Generations of Irish third-level students from the 1970s onwards were exposed to the ideas of French theory in faculties as diverse as sociology, anthropology, English and, of course, French. It challenged them to question the traditional trust placed in language to convey meaning. It also taught them to question “givens” and to deconstruct myths that are often treated as reality. In the current crisis we are undergoing, such skills could prove invaluable.

From the time he came to Paris to attend the Lycée Louis-le-Grand in 1949 to his death in 2004, Derrida was at the centre of some of the most seismic events in world history. He would be accepted into the École Normale Supérieure in 1952, which marked the beginning of a long association with the venerable rue d’Ulm institution as a student and professor. Louis Althusser was a close friend and colleague, but he was also close to the writers Jean Genet and Hélène Cixous.

Paul de Man was the person responsible for establishing and spreading his reputation in America, where he would spend a lot of time giving seminars and serving as visiting professor in various prestigious institutions. With other philosophers such as Maurice Blanchot, Michel Foucault, Claude Lévi-Strauss, Jacques Lacan, Paul Ricoeur and Jürgen Habermas, his relations were marked by controversy and the occasional bitter exchange. Life in academe is not renowned for its serenity, but some of what is described by Peeters is nothing short of vicious.
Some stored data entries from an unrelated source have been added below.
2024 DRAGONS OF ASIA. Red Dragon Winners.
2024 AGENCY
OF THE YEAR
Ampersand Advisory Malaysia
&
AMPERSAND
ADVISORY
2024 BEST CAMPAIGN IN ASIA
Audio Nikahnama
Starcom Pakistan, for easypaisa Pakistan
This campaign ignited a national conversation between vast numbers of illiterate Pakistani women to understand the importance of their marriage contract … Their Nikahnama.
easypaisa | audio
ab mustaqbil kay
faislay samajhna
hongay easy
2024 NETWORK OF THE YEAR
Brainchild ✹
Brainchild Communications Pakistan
The Algerian war preoccupied Derrida, as it did Camus, another pied-noir, and his family had to move to France to escape the atrocities that preceded independence. He lived through the turmoil of May ’68 and had a lifelong association with leftist politics without ever aligning himself definitively to communism or socialism. He was shocked by the repercussions caused by 9/11 and visited New York shortly afterwards. He was totally committed to his students, whose work he always corrected with care and whose careers he promoted zealously. Shortly before his death, it was strongly rumoured that he would be awarded the Nobel prize, but it was just one more honour that escaped him.
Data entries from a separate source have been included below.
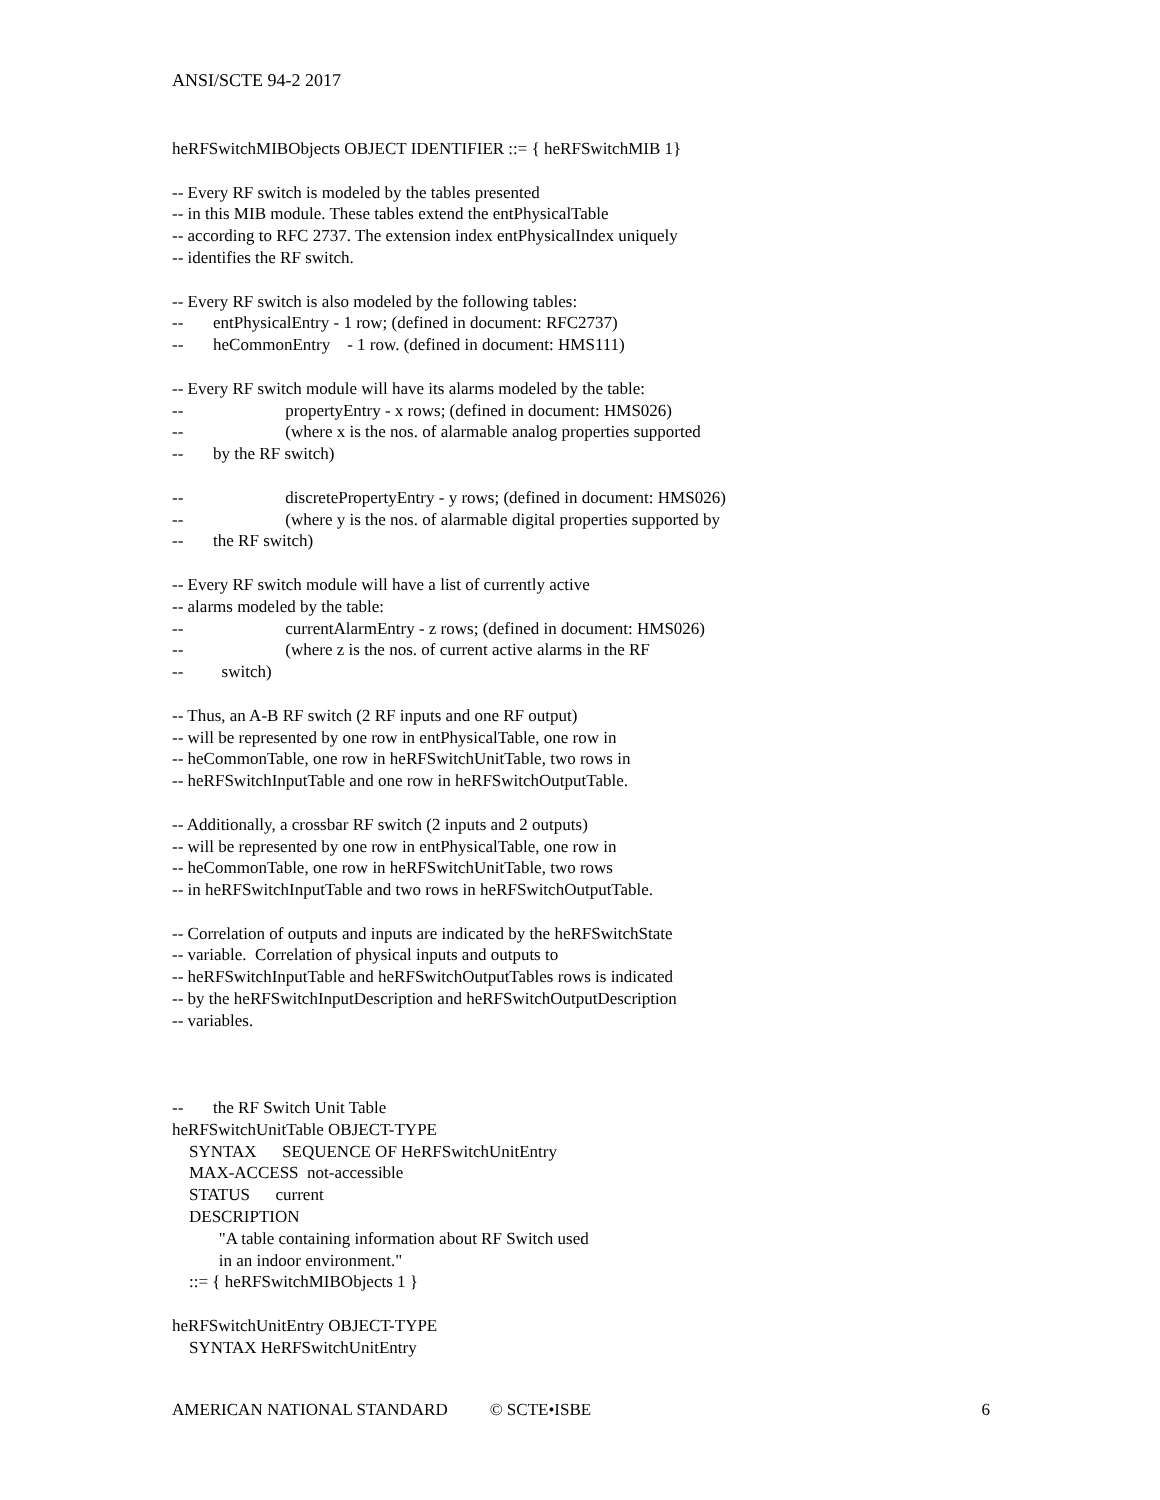ANSI/SCTE 94-2 2017
heRFSwitchMIBObjects OBJECT IDENTIFIER ::= { heRFSwitchMIB 1}
-- Every RF switch is modeled by the tables presented
-- in this MIB module. These tables extend the entPhysicalTable
-- according to RFC 2737. The extension index entPhysicalIndex uniquely
-- identifies the RF switch.
-- Every RF switch is also modeled by the following tables:
-- entPhysicalEntry - 1 row; (defined in document: RFC2737)
-- heCommonEntry - 1 row. (defined in document: HMS111)
-- Every RF switch module will have its alarms modeled by the table:
-- propertyEntry - x rows; (defined in document: HMS026)
-- (where x is the nos. of alarmable analog properties supported
-- by the RF switch)
-- discretePropertyEntry - y rows; (defined in document: HMS026)
-- (where y is the nos. of alarmable digital properties supported by
-- the RF switch)
-- Every RF switch module will have a list of currently active
-- alarms modeled by the table:
-- currentAlarmEntry - z rows; (defined in document: HMS026)
-- (where z is the nos. of current active alarms in the RF
-- switch)
-- Thus, an A-B RF switch (2 RF inputs and one RF output)
-- will be represented by one row in entPhysicalTable, one row in
-- heCommonTable, one row in heRFSwitchUnitTable, two rows in
-- heRFSwitchInputTable and one row in heRFSwitchOutputTable.
-- Additionally, a crossbar RF switch (2 inputs and 2 outputs)
-- will be represented by one row in entPhysicalTable, one row in
-- heCommonTable, one row in heRFSwitchUnitTable, two rows
-- in heRFSwitchInputTable and two rows in heRFSwitchOutputTable.
-- Correlation of outputs and inputs are indicated by the heRFSwitchState
-- variable. Correlation of physical inputs and outputs to
-- heRFSwitchInputTable and heRFSwitchOutputTables rows is indicated
-- by the heRFSwitchInputDescription and heRFSwitchOutputDescription
-- variables.
-- the RF Switch Unit Table
heRFSwitchUnitTable OBJECT-TYPE
SYNTAX SEQUENCE OF HeRFSwitchUnitEntry
MAX-ACCESS not-accessible
STATUS current
DESCRIPTION
"A table containing information about RF Switch used
in an indoor environment."
::= { heRFSwitchMIBObjects 1 }
heRFSwitchUnitEntry OBJECT-TYPE
SYNTAX HeRFSwitchUnitEntry
AMERICAN NATIONAL STANDARD © SCTE•ISBE 6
Reading this biography, one’s respect for Derrida grows as one discovers the human side behind the public persona. He was a child of the Mediterranean who experienced rejection on numerous occasions because of his “otherness”. He suffered from sporadic depression, and had one well-publicised romantic entanglement that caused great pain to him and those close to him. He knew all about alienation and, while he was capable of vindictiveness, he was also prepared to mend bridges and start afresh. All in all, Peeters’ work shows us a new dimension of Derrida and makes the man, if not his work, less impenetrable.